Wednesday, February 07, 2007

Blue Door - Seattle Repertory Theatre

Blue Door
Seattle Repertory Theatre
February 1 – March 4th, 2007
Tickets and Information

Is it possible for society or people to “beat the black out of you?” Tanya Barfield explores this notion in her play Blue Door. Bravely dealing with the social issues surrounding African-American culture in the United States from Pre-Civil War times though our modern day, Barfield’s play expresses the different sides of the issues from submission to success. With its use of music and subtle visual changes, Blue Door is a play to be experienced by all of the senses.

Directed by Leigh Silverman, Blue Door features the talents of Narelle Sissons (Set Design), Mary Louise Geiger (Lighting Design) and Daryl Waters (original music). Sisson’s simple and extreme open set gives the two actors enough room to open themselves up to the audience and each other while not feeling lost in an overabundant space. Augmented by Geiger’s lighting, the set and coloring come across poignantly to accentuate specific plot points and time or location changes. Waters’ music brings a sense of culture and tradition to the play in a manner that only as accurate music could.

On stage, Hubert Point-Du Jour, playing a myriad of roles from Lewis’ (Reg E. Cathey) family tree, does a phenomenal job at balancing his characters and mannerisms through his rapid changes in personality. His transformations are clear and precise yet seamless enough to go almost unnoticed as a change in one person.

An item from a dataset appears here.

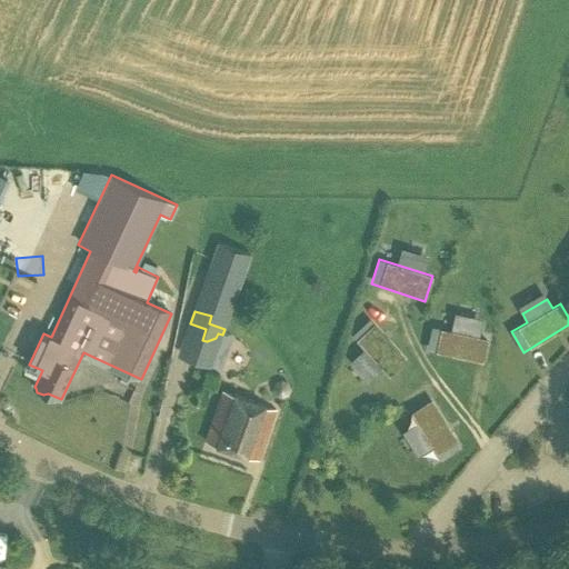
[(432,326),(427,350),(483,363),(489,339),(480,337),(481,328),(452,321),(451,330),(432,326)]
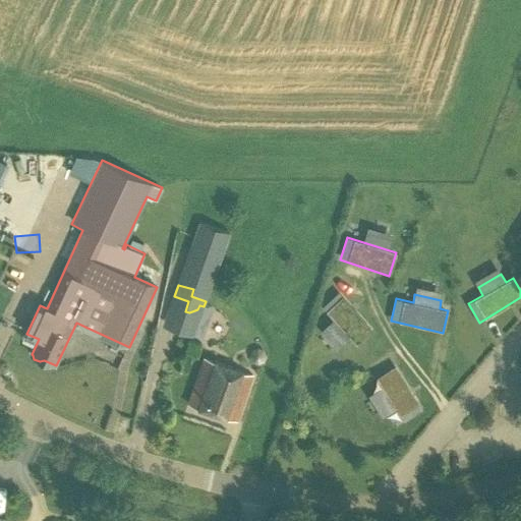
[(327,311),(334,320),(326,327),(343,345),(351,338),(352,339),(356,344),(372,330),(342,297),(327,311)]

His characters’ influence on Lewis is apparent as the play progresses and his message comes through loud and clear.

Photo by Chris Bennion. Reg E. Cathey and Hubert Point-Du Jour

Though the show is a bit difficult to follow throughout much of the time, Blue Door offers a very powerful message of self-awareness and acceptance. While it can be troublesome to keep track of the direction of the emotion of the show and, again, the plotline through the different characters played by Point-Du Jour and Cathey, it is certainly a potent evening of theatre.